Why quarrel over such subtle differences in wording?

  • Words matter
  • My prompt was an invitation to embark on a playful learning adventure complete with various sizes of candy eggs and a seasonal theme. Posing the activity as a problem/solution raises the stakes needlessly and implies assessment.

Words matter. I think that gets ignored far too often.

Apparently I can’t write one of the collections without a piece from Sherri Spelic. In this one she reflects on a conference she attended and at which she presented. I fear anything I write is going to take away from her beautifully written piece so suffice it to say that she reflects on this conference, the good and bad, with such clear eyes and thoughtfulness that it gave me new thoughts on how to make reflections more meaningful in the future. (I believe strongly in the importance of reflecting and am always trying to do so in ways that are more useful.)

I struggled with an internal need to defend my right to be present as a real live teacher without a leadership title. And yet I persisted.

It’s a challenge to balance praise and criticism of an event when both are necessary.

Three months ago this piece from Kyle Korver of the Utah Jazz was all over my social media. (This piece is still his pinned tweet suggesting it is still important to him.) It’s not a short piece but it is another of those by a white person working on how to be in our society in a way that does not harm others. It requires effort for white folks to be anti-racist as our society is built on racism. If you haven’t read it, please do. It’s worth the time.

What I’m realizing is, no matter how passionately I commit to being an ally, and no matter how unwavering my support is for NBA and WNBA players of color….. I’m still in this conversation from the privileged perspective of opting in to it. Which of course means that on the flip side, I could just as easily opt out of it. Every day, I’m given that choice — I’m granted that privilege — based on the color of my skin.

Coming at this from a different direction is this piece from Kelly Wickham Hurst. The title is Racial Identity and a Certain Looking White Woman. White women are in the interesting place of being women, and therefore at a disadvantage in our society in many ways, and being white, and therefore having power in our society in many ways.
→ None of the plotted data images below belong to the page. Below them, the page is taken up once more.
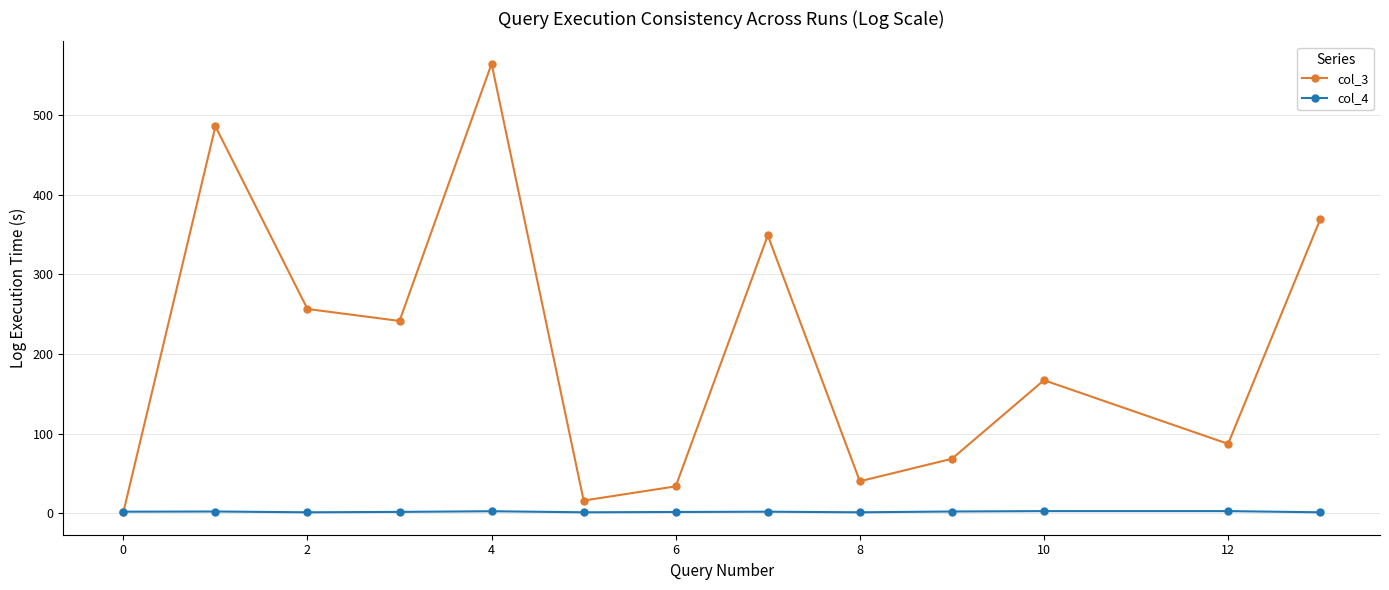

Which series has the largest total across all categories?

col_3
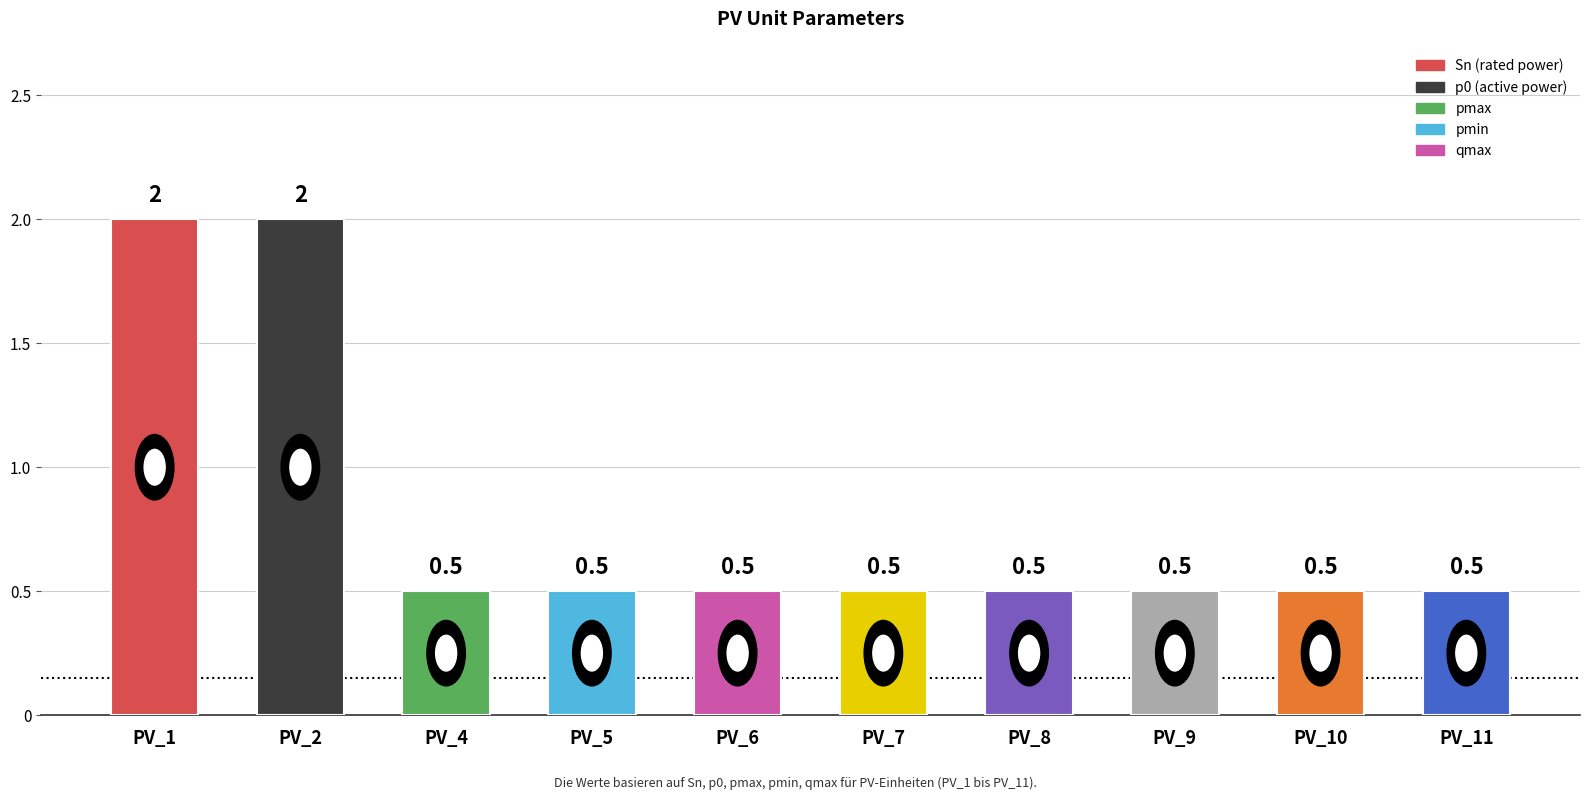

Count the values in the range 0 to 1.

8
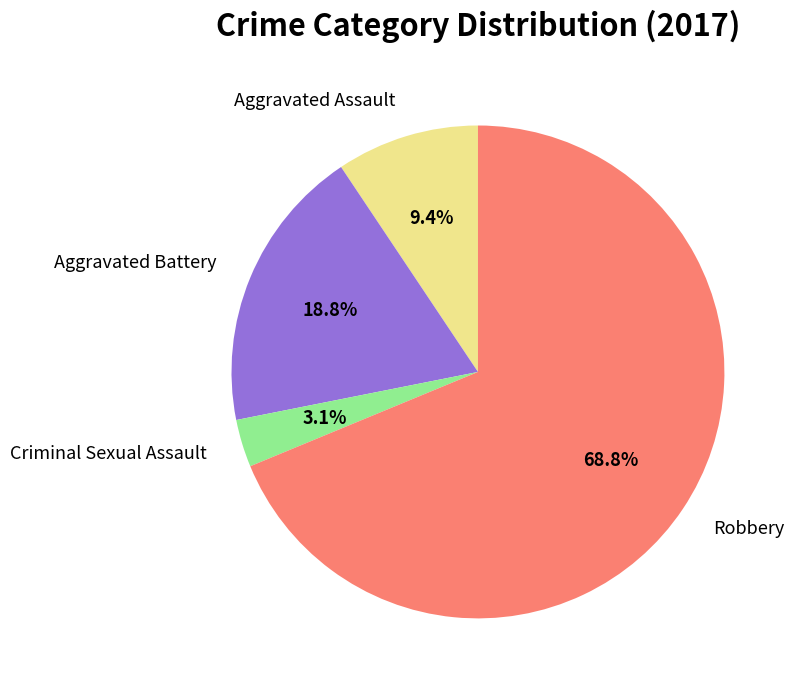

Rank the categories by value from highest to lowest.

Robbery, Aggravated Battery, Aggravated Assault, Criminal Sexual Assault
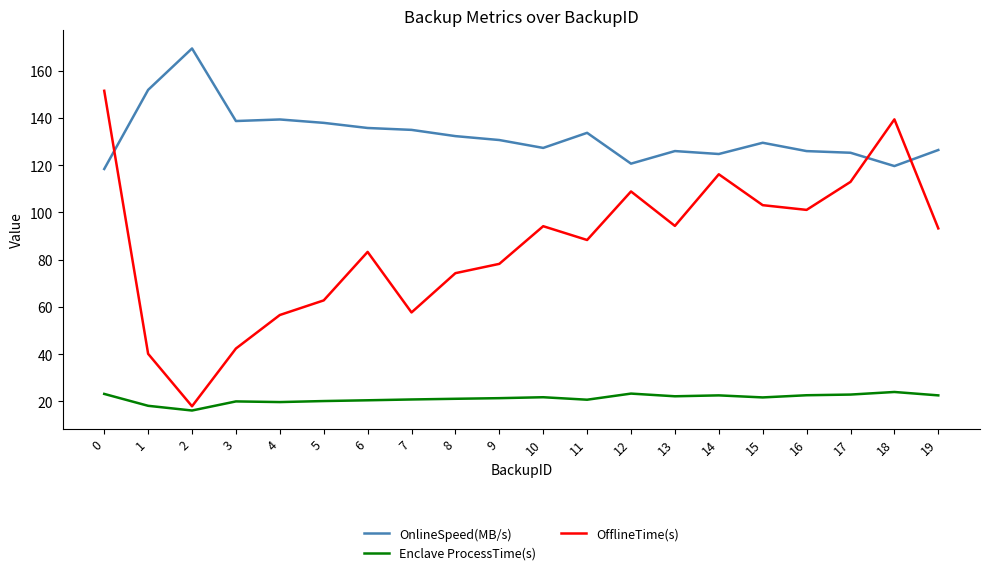

True or false: Enclave ProcessTime(s) and OfflineTime(s) intersect in this chart.

False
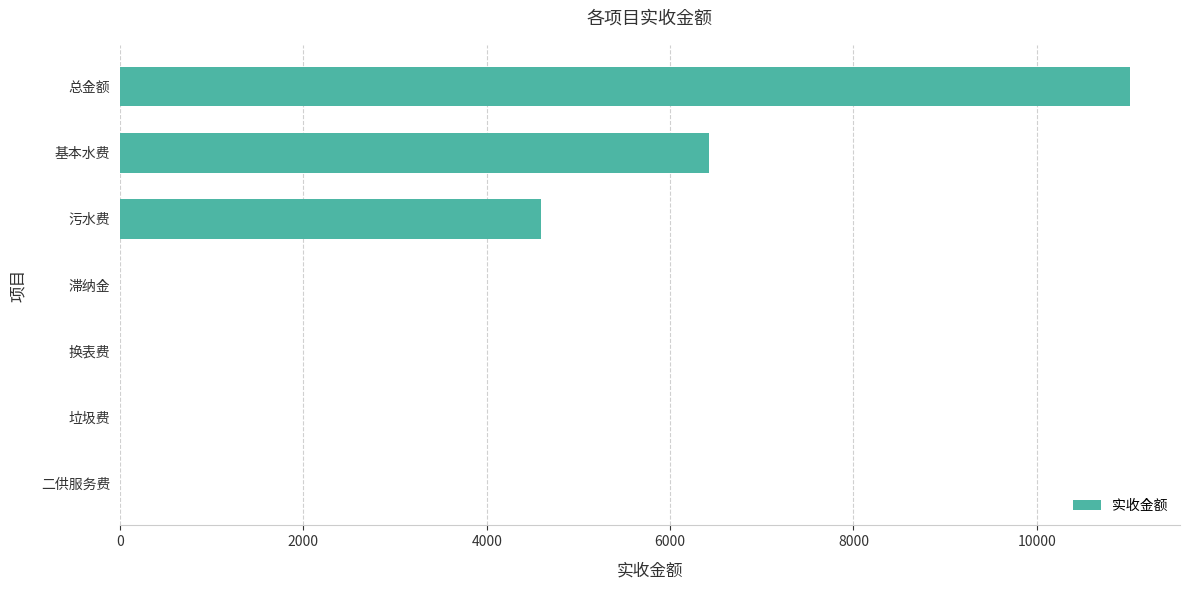

What is the sum of the values at 总金额 and 滞纳金?

11010.7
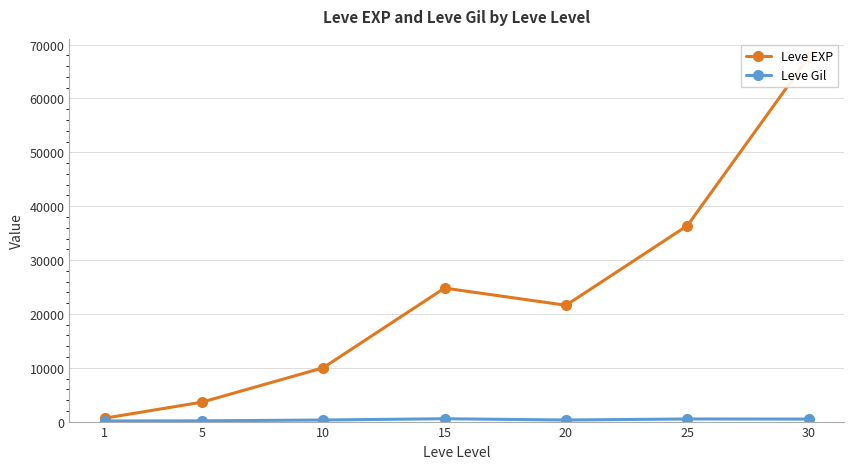

What is the sum of all Leve EXP values?

164730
This often results, I think, in white women feeling they need to save BIPOC. Kelly writes about how quickly she can identify a “Certain Looking White Woman”.

I share this part of my identity work because there are far too many white women who assume they’re safe for me. Many are shocked when I identify them as the source of my fear and anxiety. Often, they’ve never considered the danger they pose to me. Some will ask, once I’ve told this part of my story, “Do I look like a Certain Looking White Woman? Is it me?”

If you, like me, are a white woman, you have likely been that woman before. I am certain I have been (although without any confrontation because I’m too wimpy for that – just the looks and ‘concern’). Not being that woman and raising my daughters to not be is the goal. Learning from BIPOC, especially women, is what I am doing to reach that goal.

On the whole I share these pieces in the order in which I read them. It is fascinating to me to look back over what I collected. What did I choose to curate to share? Whose writing did I save? Sharing these helps me reflect on the reading I am doing. Time is finite and I want to know I am spending it well.